• GOALS:
1. From the piece on networking events, extract the part that opens with the words containing "6. Too close" and closes with "the blue tie.".
2. In the piece on networking events, how many people does the writer describe as crammed into a room, and how many was that room fit for?
3. Using the piece on networking events, explain why the writer chooses not to send a follow-up email at 11:00 p.m. on the same day as the event.

• PAGE EXTRACT:
........
Whether it's speed networking, happy hour or LinkedIn meet-ups, it's all equally annoying, particularly if no alcohol is involved. But like the savvy professionals we are, we must fake it until we make it, and leave our complaints at the check-in table... or if you're like me, right here.

1. The elevator pitch
From the first handshake to the business card exchange, you get one shot and 30 seconds to list your entire life's body of work to a half-listening stranger. This becomes increasingly challenging if you're prone to stammering or hell-bent on downing that glass of Ginger Ale.

2. Name badges
Hey, event planners! If possible I'd prefer not to be bent over, a** out as I sign my 15-letter name on a 1'' x 1'' piece of paper destined to live all but 15-minutes on my right boob before surrendering to the adhesive gods and RIPing on a Berber clad floor.

3. The nasty nancies
There are some things even Purell can't cure, and the lasting mental trauma of sweaty palm residue is one of them. If you're a germaphobe like myself, you secretly cringe with each handshake, one-armed hug and spewed food particle.

4. Freaking business cards
Like a pair of flip flops after a night of partying, they're never there when I need them. Ever tried entering your first/last name, office and direct phone number, and email on a stranger's phone in less than 20 seconds?

5. The awkward first move
It always begins the same way. You walk into the room and of course everyone is engaged in conversations with their new BFF except you. It's a soft blow to the night, but the not the end of the world. Luckily there are a few bits of bacon and shredded cheese left at the mashed potato bar so you make a modest, of-course-I'm-not-really-hungry-after-eight-hours-of-work, type of plate. You then scan the room to find the other pitiful soul that's balancing a drink, phone, purse and plate on their forearm while trying their best to look pre-occupied reading emails about the upcoming Macy's sale of the year. For a split second you both lock eyes and silently beg the other person to approach and make a somewhat funny comment so you too can appear to be purposefully networking.

You're feeling froggy today, so you make the first move. There's a slight but still pretty weird pause as you both struggle with what to set aside in order to shake hands -- the drink or the plate, as setting down either comes with its own pros and cons. Now it's time to converse. You pretend to be familiar with their place of employment, and proceed to list every contact in your phone until you find a mutual acquaintance.

I can't decide which is more awkward; accidentally sending a nude pic to a close relative, or this.

6. Too close for comfort
There's something about 150 people crammed into a room fit for 70 that makes me question the term "VIP Reception." Cheek to cheek with the lady doused in Sweet Pea body spray and the only brave soul daring enough to try the garlic-roasted potatoes, well you've clearly won. And if you're super lucky, the event planners decided to take advantage of living room-esque space by throwing a band into the mix.

7. Follow-up
So you've recited your resume and current job duties to nearly every person in the room, including the wait staff, and now it's time to make some moves. It's too early to admit you're a chronic workaholic, so instead of sending an 11:00 p.m., same day email, you make a mental note to take a pause from emails and "action requireds" to send a "Hey, remember me?" to the guy in the blue tie.

Writer's Note: In the event you're reading this and happen to rub elbows with me in an informal yet professional setting, out of respect to the this article, please greet me with a fist bump.
........
• DATA EXTRACT:
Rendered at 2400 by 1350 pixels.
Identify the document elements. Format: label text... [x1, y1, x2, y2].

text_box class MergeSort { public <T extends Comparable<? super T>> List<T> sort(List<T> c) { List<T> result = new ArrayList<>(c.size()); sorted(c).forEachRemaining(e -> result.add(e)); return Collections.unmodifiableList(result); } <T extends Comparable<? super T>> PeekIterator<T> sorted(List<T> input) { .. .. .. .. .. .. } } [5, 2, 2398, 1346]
........
• EXERCISE ANSWERS:
1.
6. Too close for comfort
There's something about 150 people crammed into a room fit for 70 that makes me question the term "VIP Reception." Cheek to cheek with the lady doused in Sweet Pea body spray and the only brave soul daring enough to try the garlic-roasted potatoes, well you've clearly won. And if you're super lucky, the event planners decided to take advantage of living room-esque space by throwing a band into the mix.

7. Follow-up
So you've recited your resume and current job duties to nearly every person in the room, including the wait staff, and now it's time to make some moves. It's too early to admit you're a chronic workaholic, so instead of sending an 11:00 p.m., same day email, you make a mental note to take a pause from emails and "action requireds" to send a "Hey, remember me?" to the guy in the blue tie.

2. 150 people are crammed into a room fit for 70.

3. It is too early to admit to being a chronic workaholic. So instead of a late same-day email, the writer makes a mental note to pause later and send a "Hey, remember me?" message.